Work to complete -
Of the records that follow, copy only the lines from the line containing "85: 22.6 -> 47.09" to the line containing "20: 40.1 -> 45.45", both included, exactly as written.

Exercise inputs -
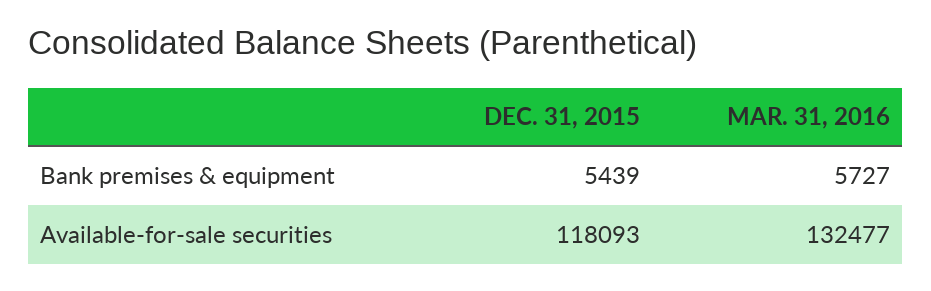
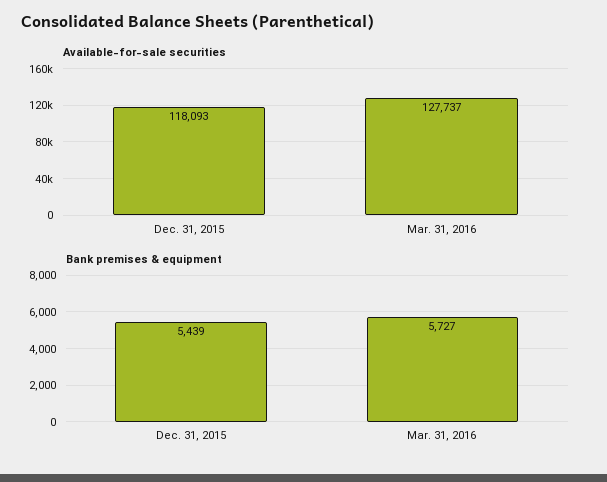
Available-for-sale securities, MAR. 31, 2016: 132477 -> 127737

...

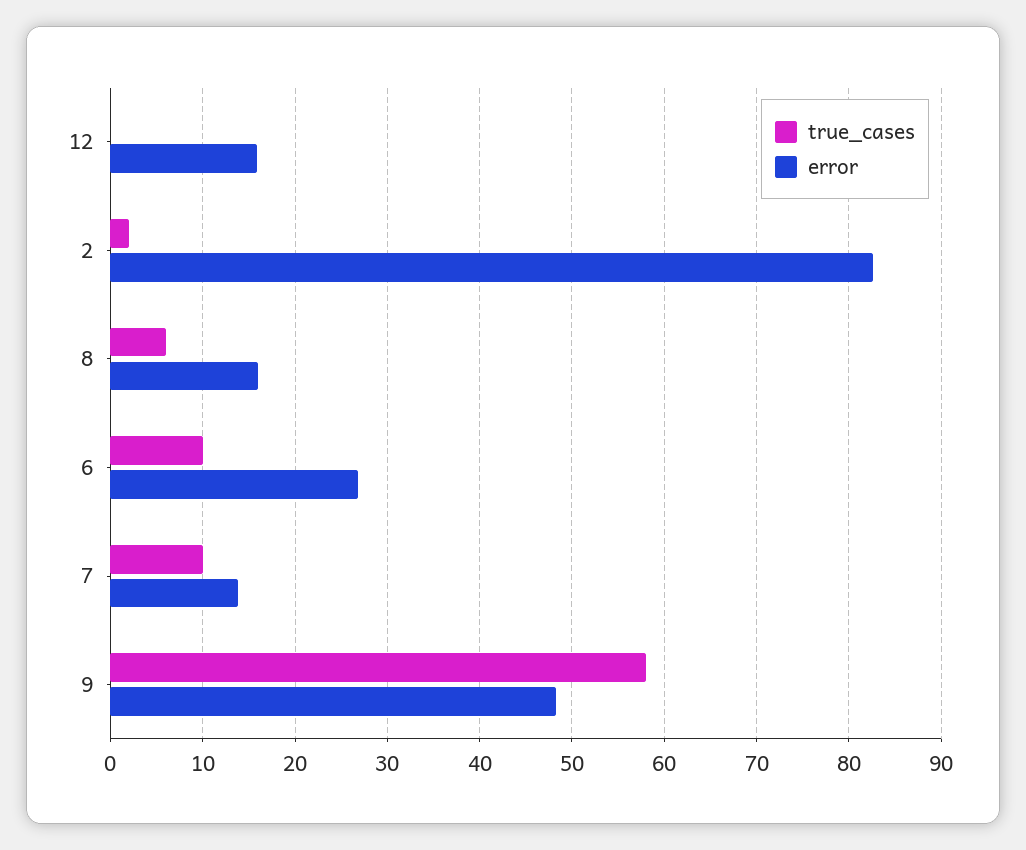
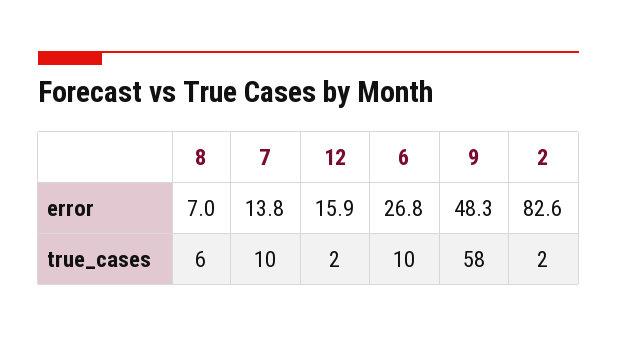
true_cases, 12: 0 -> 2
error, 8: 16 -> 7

---

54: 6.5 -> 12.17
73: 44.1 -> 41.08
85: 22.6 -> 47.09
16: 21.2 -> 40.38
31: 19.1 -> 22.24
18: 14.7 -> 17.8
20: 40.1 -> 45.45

Completed task -
85: 22.6 -> 47.09
16: 21.2 -> 40.38
31: 19.1 -> 22.24
18: 14.7 -> 17.8
20: 40.1 -> 45.45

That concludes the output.